Hi, Egor!
Trying to kill the keyboard, Egor ([EMAIL PROTECTED])
produced 0,9K in 26 lines:
> I have a rather busy file server with 40G of disk space. Something
> under 1G are document files that are being actively used (and
> changed), something like 1-2G is mail and the rest is data that is
> changed very rarely and doesn't need to be backed up. The backup
> device is a 20G (compressed) Travan SCSI tape drive. The tape
> cartridge can be changed only in Tuesday, Wednesday and Thursday (when
> I come here).
> What backup strategy should I choose? The streamer supports tape
> partitioning, and the number of tapes isn't a big issue.
You will want to backup the rest of the data as well, at least
every now and then, so you can restore it in case of failure.
Now I do not know how much money/trouble the data is worth (the
more it's worth, the more I'd be sure to have a good backup).
Nor do I know how much HD space you have left and if you
use LVM.[1]
Personally I would think about differential backups. I.e.
you make a complete backup of all the data on your HD every
week/2 weeks/month[2]. This is a level 0 backup[3]. *Before*
the begin of the backup you set a timestamp.0.
After that you can make, say, a level 5 backup, that means you
backup all files whose mtime *and* all files whose ctime is
newer[4] than the timestamp.0 (since there are no timestamp.4,
..3 ..2 nor ..1).
After that you could e.g. make a level 9 backup, capturing
all the changes since the last backup of the highest level --
but lower than 9 -- in this case 5.
I would try to begin each tape with a level 1 backup, so you
need only the lvl 0 tape (of which you should have more than
one, the second and third one should not change the timestamp.0,
being mere copies!), and your tape.
This being explained, let's talk about schedule. You say that
the changing data is in the order of 3 GB. The longest timespan
is 5 days (Thursday to Tuesday), which could amount to 15 GB
... more than you have space on the tape without compression.
I would advise against compression, unless you compress each
file instead of the whole backup.[5] This means you cannot make
a daily backup of the complete 3 GB, (especially if you begin
with a level 1 backup) but not every file will be changed daily.
So something like that would be what I'd try (assuming you
want the backups run in the early morning of the following
day when there is the least activity):
Tu: Remove old tape, insert new one, schedule a level 1
We: This is the day for a level 0 backup, even if run
over the daytime, since you will need at least 2 tapes,
if not 4 tapes for it.
Else schedule a level 5
Th: Change tape again. level 1
Fr: level 3 (capture just the changes on Friday)
Sa: level 5 (capture just the changes on Saturday)
Su: level 7 (capture just the changes on Sunday)
Mo: level 9 (capture just the changes on Monday)
Tu: Change tape (see above).
This is to give you the minimum of data to store, but it means
that a backup of the state of Sunday needs to run the Level
0 tape and the Thursday tape (lvl 1, 3, 5, 7)!
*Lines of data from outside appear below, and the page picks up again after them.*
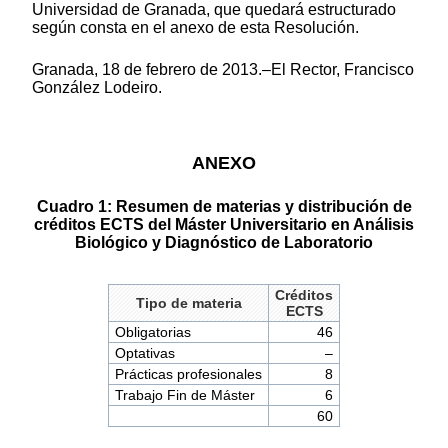
Universidad de Granada, que quedará estructurado
según consta en el anexo de esta Resolución.
Granada, 18 de febrero de 2013.–El Rector, Francisco
González Lodeiro.
ANEXO
Cuadro 1: Resumen de materias y distribución de
créditos ECTS del Máster Universitario en Análisis
Biológico y Diagnóstico de Laboratorio
Créditos
Tipo de materia
ECTS
Obligatorias
46
Optativas
–
Prácticas profesionales
8
Trabajo Fin de Máster
6
60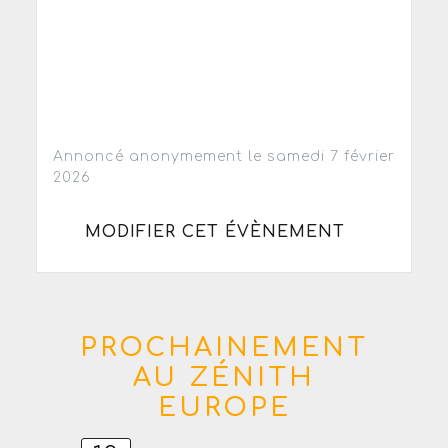
Annoncé anonymement le samedi 7 février
2026
MODIFIER CET ÉVÈNEMENT
PROCHAINEMENT
AU ZÉNITH
EUROPE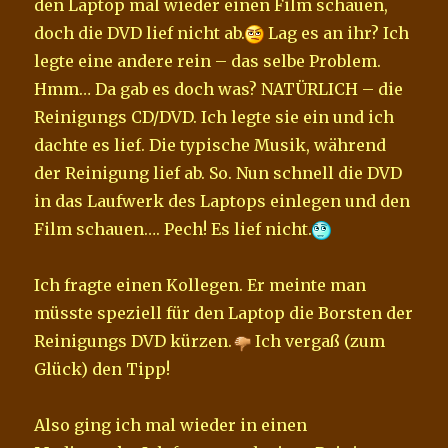
den Laptop mal wieder einen Film schauen,
doch die DVD lief nicht ab.
Lag es an ihr? Ich
legte eine andere rein – das selbe Problem.
Hmm… Da gab es doch was? NATÜRLICH – die
Reinigungs CD/DVD. Ich legte sie ein und ich
dachte es lief. Die typische Musik, während
der Reinigung lief ab. So. Nun schnell die DVD
in das Laufwerk des Laptops einlegen und den
Film schauen…. Pech! Es lief nicht.
Ich fragte einen Kollegen. Er meinte man
müsste speziell für den Laptop die Borsten der
Reinigungs DVD kürzen.
Ich vergaß (zum
Glück) den Tipp!
Also ging ich mal wieder in einen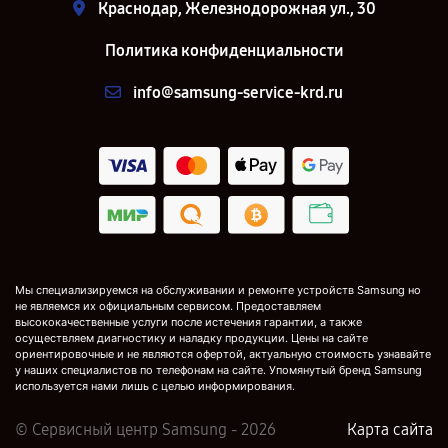
Краснодар, Железнодорожная ул., 30
Политика конфиденциальности
info@samsung-service-krd.ru
Мы специализируемся на обслуживании и ремонте устройств Samsung но
не являемся их официальным сервисом. Предоставляем
высококачественные услуги после истечения гарантии, а также
осуществляем диагностику и наладку продукции. Цены на сайте
ориентировочные и не являются офертой, актуальную стоимость узнавайте
у наших специалистов по телефонам на сайте. Упомянутый бренд Samsung
используется нами лишь с целью информирования.
© Сервисный центр Samsung - 2026
Карта сайта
If you still run out of tape on Sunday/Monday you will have
to make the Thursday lvl 1 on a different tape (and do a lvl
2 in the night), but that means that your backup depends on
the level 0 tapes, the level 1 tape AND the Thursday tape!
If you want 2 backups per day, you could insert a lvl 9 in
between the regular backups.
Should you have the diskspace I'd advise you to backup to
disk first (this is usually faster than the tape, meaning less
changes between backup to disk and compare from disk) and then
migrate the backup file to tape (and again, reading it from
tape and comparing it to the image on disk). Be sure to read
the output of the backup script which files did not match the
backup (since they were changed or the data is corrupt).
-Wolfgang
[1] Especially the ability of LVM to produce snapshots while
the 'original' can be in use is a good thing for backups ...
[2] Depends on what your data is worth ... and how fast it
changes. And how you want to deal with deleted files.
My 'method' does not record a file is deleted, you'd have
to save and evaluate the output of find or similar to
handle that.
[3] this is essentially what dump does, so man dump. However I
am not sure if dump while spanning several tapes/files/parts
still corrupts the data of the file broken over the parts
... try that out first!
[4] echo "a" > a; echo "b" > b;
ls -l --full-time --time=ctime a b; ls -l --full-time a b;
sleep 10;
mv a c; mv b a; mv c b;
ls -l --full-time --time=ctime a b; ls -l --full-time a b;
cat a; cat b;
That's why ctime AND mtime.
[5] Afio does that, for example. bzip2 compresses blockwise,
but the blocksize of 100 - 900 K (-1 to -9 respectively)
is huge ... you can loose many mails in 900k.